WRITTEN TASK 1: Name every village that the Nøtterøy text lists as part of Nøtterøy.
WRITTEN TASK 2: Repeat the Nøtterøy text word for word, from "The whole municipality" up to and including "station at Vetan.".
WRITTEN TASK 3: According to the Nøtterøy text, what is the elevation of Vetan, the highest point on Nøtterøy Island?

SOURCE DOCUMENT:
◇ ◇ ◇ ◇ ◇

Nøtterøy is an island and a former municipality in the present-day municipality of Færder in Vestfold and Telemark county, Norway.  The administrative centre of the municipality was the village of Borgheim. The parish of Nøtterø was established as a municipality on 1 January 1838 (see formannskapsdistrikt). Two islands were later transferred from the municipality of Stokke to Nøtterøy: Håøya (in 1901) and Veierland (in 1964).

The whole municipality was made up of a small island group south of Tønsberg municipality, including the islands of Nøtterøy, Føynland, Veierland, and about 175 smaller islands. Nøtterøy includes the villages of Borgheim, Glomstein, Teie, and Torød. As 2010, 16,418 of the municipality lived within the town of Tønsberg, an urban area shared between the two municipalities.

It is the largest island in Vestfold County. The highest point on Nøtterøy Island is Vetan with an elevation of 99.7 meters. The mountain has been operated by the Norwegian Armed Forces since 1897. The military currently operates a radio station at Vetan.

◇ ◇ ◇ ◇ ◇

DATA SECTION:
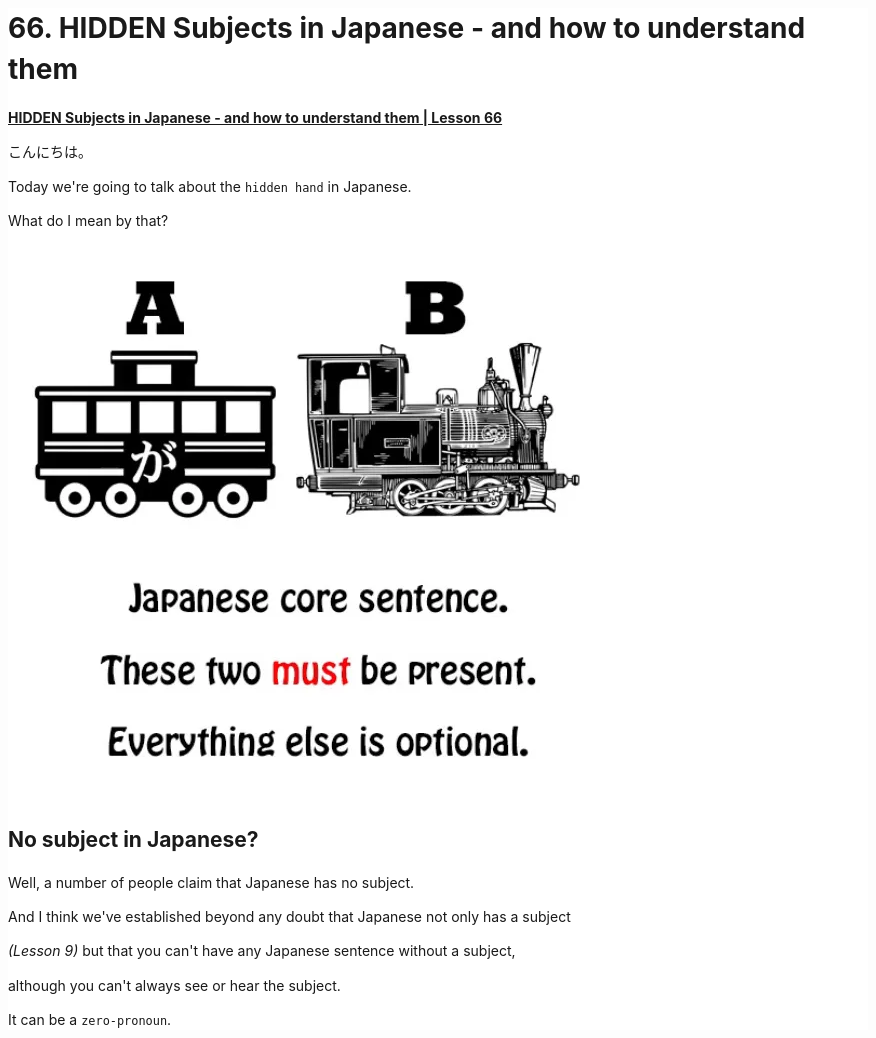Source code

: # **66. HIDDEN Subjects in Japanese - and how to understand them**

[**HIDDEN Subjects in Japanese - and how to understand them | Lesson 66**](https://www.youtube.com/watch?v=GN_tGX0W-LE&list=PLg9uYxuZf8x_A-vcqqyOFZu06WlhnypWj&index=68&ab_channel=OrganicJapanesewithCureDolly)

こんにちは。

Today we're going to talk about the <code>hidden hand</code> in Japanese.

What do I mean by that?

![](media/image383.webp)

## No subject in Japanese?

Well, a number of people claim that Japanese has no subject.

And I think we've established beyond any doubt that Japanese not only has a subject

*(Lesson 9)* but that you can't have any Japanese sentence without a subject,

although you can't always see or hear the subject.

It can be a <code>zero-pronoun</code>.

◇ ◇ ◇ ◇ ◇

FINAL ANSWER 1: Borgheim, Glomstein, Teie, and Torød

FINAL ANSWER 2:
The whole municipality was made up of a small island group south of Tønsberg municipality, including the islands of Nøtterøy, Føynland, Veierland, and about 175 smaller islands. Nøtterøy includes the villages of Borgheim, Glomstein, Teie, and Torød. As 2010, 16,418 of the municipality lived within the town of Tønsberg, an urban area shared between the two municipalities.

It is the largest island in Vestfold County. The highest point on Nøtterøy Island is Vetan with an elevation of 99.7 meters. The mountain has been operated by the Norwegian Armed Forces since 1897. The military currently operates a radio station at Vetan.

FINAL ANSWER 3: 99.7 meters